One of the more notable problems with much that is written about the National Assessment of Educational Progress (NAEP) regarding relative state performances is that far too often, only overall average scores are compared. Whether we are talking college professors, state education agencies, local educators, members of the press, and more, far too often some important parts of the real story are ignored because only overall average scores are compared.

This isn’t a new problem. The National Center for Education Statistics (NCES) has cautioned about overly simplistic analysis that only looks at overall average scores for many years. NCES even included special comments on the topic in the 2009 NAEP Science Report Card (http://nces.ed.gov/nationsreportcard/pdf/main2009/2011451.pdf).

Below is a partial extract from Page 32 in that report card that highlights some examples of how the picture can be VERY different once more thorough analysis of NAEP is conducted.

The first example used by NCES is Kentucky’s performance in the 2009 Grade 8 NAEP Science Assessment. When you only look at overall average scores, Kentucky scores statistically significantly higher than the national public school average. However, when you only consider scores for White students in each state, Kentucky’s score statistically significantly lower than the national average. Once you learn that in this assessment Kentucky’s NAEP student sample was 85% White, the importance of this additional information becomes far more apparent.

As you can see in the next example from the Page 32 extract, things can work the opposite way, as well. When you only consider overall average scores, Florida’s 8th Graders scored statistically significantly below the national public school average in the 2009 NAEP Science Assessment. But Florida’s Hispanic 8th Graders scored statistically significantly higher than the national public school average for all Hispanics.

In both cases, the picture presented only by the overall average scores is incomplete and might be rather misleading. Very simply, good analysis with NAEP requires more. Those who fail to provide it are not presenting strong arguments for whatever case they are trying to make.

Another example, Mississippi’s Grade 8 Reading improvement

The first comment in this thread deals with general examples from NCES about how comparing state NAEP results by only looking at overall average student scores can provide a very incomplete picture of the true relative performances of those states. In this section, I provide data from the 2013 and 2024 NAEP Grade 8 Reading Assessment to show that comments still being made by educators that Mississippi has not made any headway in moving its notable 4thgrade performance up to the 8th grade are no longer accurate.

It is true, as some engaged in these discussions have written, that when you look at only overall average NAEP Grade 8 Reading scores, Mississippi still ranks towards the bottom of the stack. But what such pundits aren’t telling us is that once you break the data out by race, the improvement in Mississippi’s Grade 8 NAEP Reading performance compared to other states is hard to miss.

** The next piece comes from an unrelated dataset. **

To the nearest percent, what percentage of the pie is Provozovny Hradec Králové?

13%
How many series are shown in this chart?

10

The tables below show separate breakouts of scores for White students in the top half and Black students in the bottom half. Some states did not get score reports for Black students as the samples were inadequate in some way, most likely due to low enrollment numbers of Black students in those states. The states are ranked by their reported NAEP Scale Score for Grade 8 Reading in the two listed years.

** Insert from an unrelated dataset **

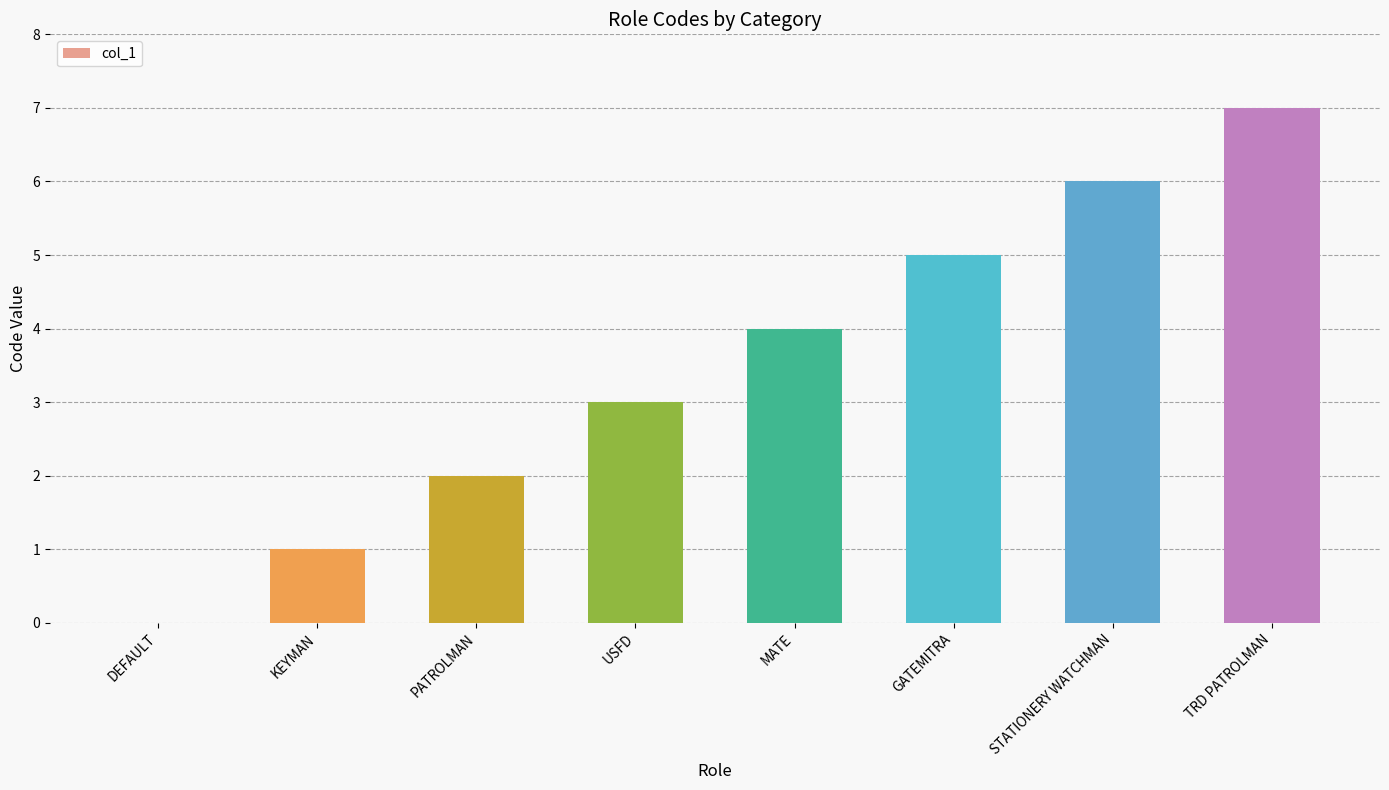

What is the difference between the values at GATEMITRA and MATE?

1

As you can see below, back in 2013, the year Mississippi started enacting some key education reform legislation, both its White and Black students performed very poorly compared to other states. However, as shown in the right side of the graphic, both the state’s White and Black students’ rankings have moved up since 2013 and in the latest NAEP Grade 8 Reading Assessment are notably higher. But that isn’t the complete story.

One issue with NAEP rankings by scores is that this assessment only tests a sample of students in each state, so all the scores have statistical sampling errors. Due to the presence of sampling errors, it is possible that the true relative performance of two states fairly close in the table might actually be reversed if NAEP had tested all the students in those two states. The presence of this statistical sampling issue is why the tables below, which come from the NAEP Data Explorer web tool (https://nationsreportcard.gov/ndecore/landing), also show information about the statistical significance in the scores. One column of particular interest shows how many states scored statistically “significantly higher” than the state listed in each row. Let’s see how this statistical analysis works out for Mississippi.

For White students, back in 2013 a total of 43 states outscored Mississippi’s by a statistically significant amount in NAEP Grade 8 Reading. By 2024 that number had been cut remarkably as just 7 states outscored Mississippi by a statistically significant amount. Can any reasonable person think that isn’t notable progress?

For Black students, back in 2013, those in 27 other states statistically significantly outscored Mississippi’s. Flash forward to 2024 and now only 2 states can make that claim – just 2.

The message about Mississippi in the tables below also reiterates that you simply cannot get an accurate picture about what is happening in education by only looking at overall NAEP scores. As NCES points out in its 2009 NAEP Science Report Card and as pointed out in the examples using Mississippi, you have to look deeper. Those who don’t do more than look at overall scores are not doing adequate research and may just be cherry picking information to try and support an incorrect case. Don’t fall for that.